The delete() method is inadequate for this - the content needs to be purged rather than tagged as archived or obsoleted.
#7 Updated by Ben Leinfelder over 10 years ago
There is an MN.delete() method with a note that we should determine what the semantics of this operation are.
For Metacat, "delete" does not remove any content and only prevents it from:
a) being updated by another revision,
b) having the same identifier reused, and
c) showing the object in search results.
If you know the identifier (cited in a paper, say) you can always retrieve it. In DataONE we would set SystemMetadata.archived=true for these items and the change in SystemMetadata should be replicated up to the CN and propagated to all replicas on other MNs.
Reasons for a more forceful "delete" mechanism:
a) Inappropriate content (illegal, copyrighted, too large)
Since we NEVER want to reuse identifiers, we should maintain a SystemMetadata record for all deleted objects. I would vote to change the SystemMetadata.archived flag to be an optional "status" indicator with initial possible values of "archived" and "deleted" where, if omitted, it would indicate a normal/active object. The MN should propagate this SystemMetadata change to the CN which would spread the word to the other MNs. I think the MNs could remove all trace of that object and rely on the CN to keep a record of the identifier being used (so that it was not reused in the DataONE system). MNs holding a replica could also completely remove the object. This points to a need for MNs to have two methods:
#8 Updated by Chris Jones about 10 years ago
- Target version set to Sprint-2012.17-Block.3.1
During our standup discussion on 04/23/2012, we decided to enable administrative delete() functionality by:
1) Renaming the current delete() method to archive(), and
2) Creating a new delete() method accessible only to administrative subjects
We had planned on changing the 'archived' flag in SystemMetadata to 'status' as Ben suggested, but a schema change is too late in the release cycle, and so we are keeping it the same.
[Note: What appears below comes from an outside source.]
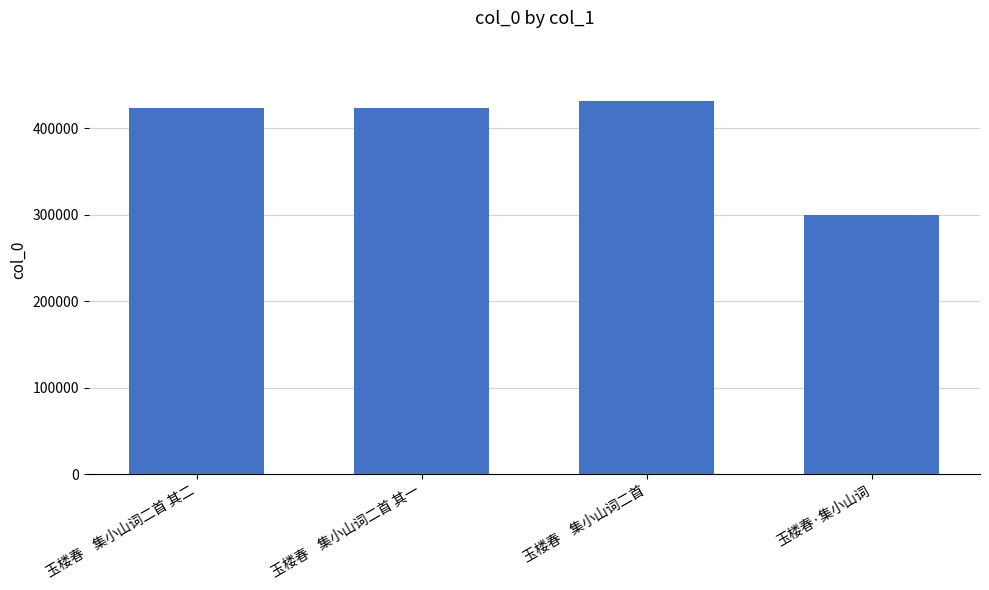

What is the average value?

394530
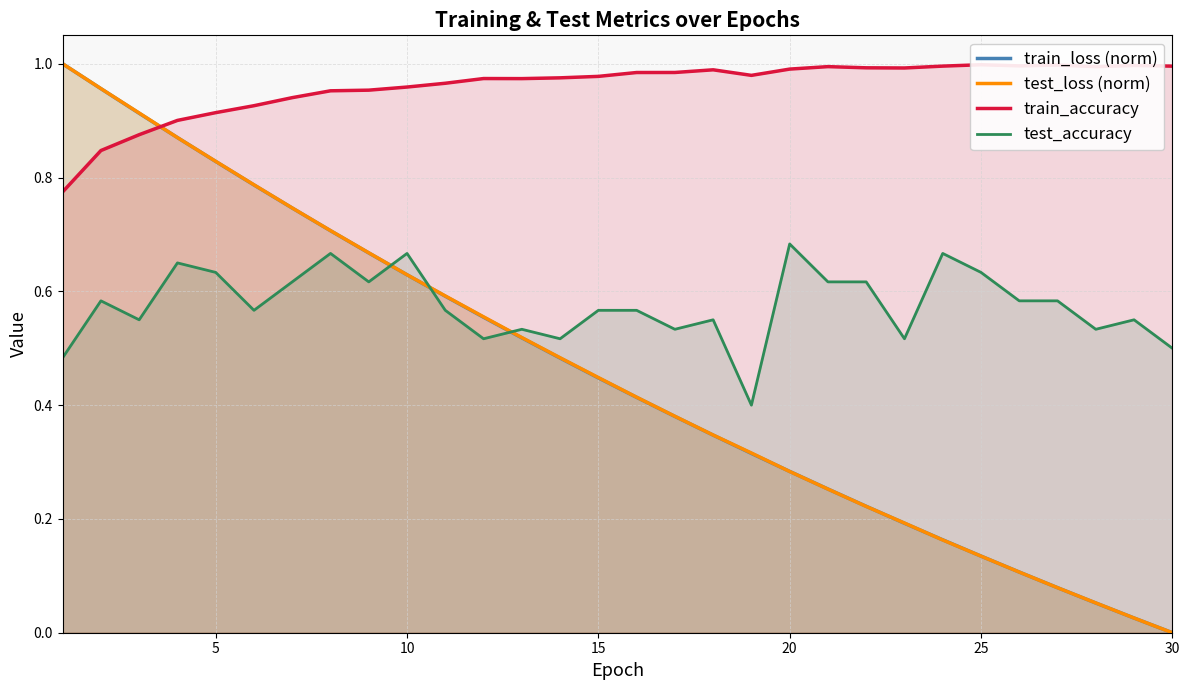

Which series has the widest spread of values?

train_loss (norm)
The implementation of delete() needs to:
1) Remove the object from the CN (database and/or filesystem)
2) Mark the system metadata as 'archived' so it is not indexed
3) Iterate through the replica list and call MN.delete() for each replica
4) For each replica deletion, call MN.systemMetadataChanged() to update MN sysmeta
MN.delete() should likewise purge the object from the database/filesystem but keep the system metadata up-to-date with the CN copy.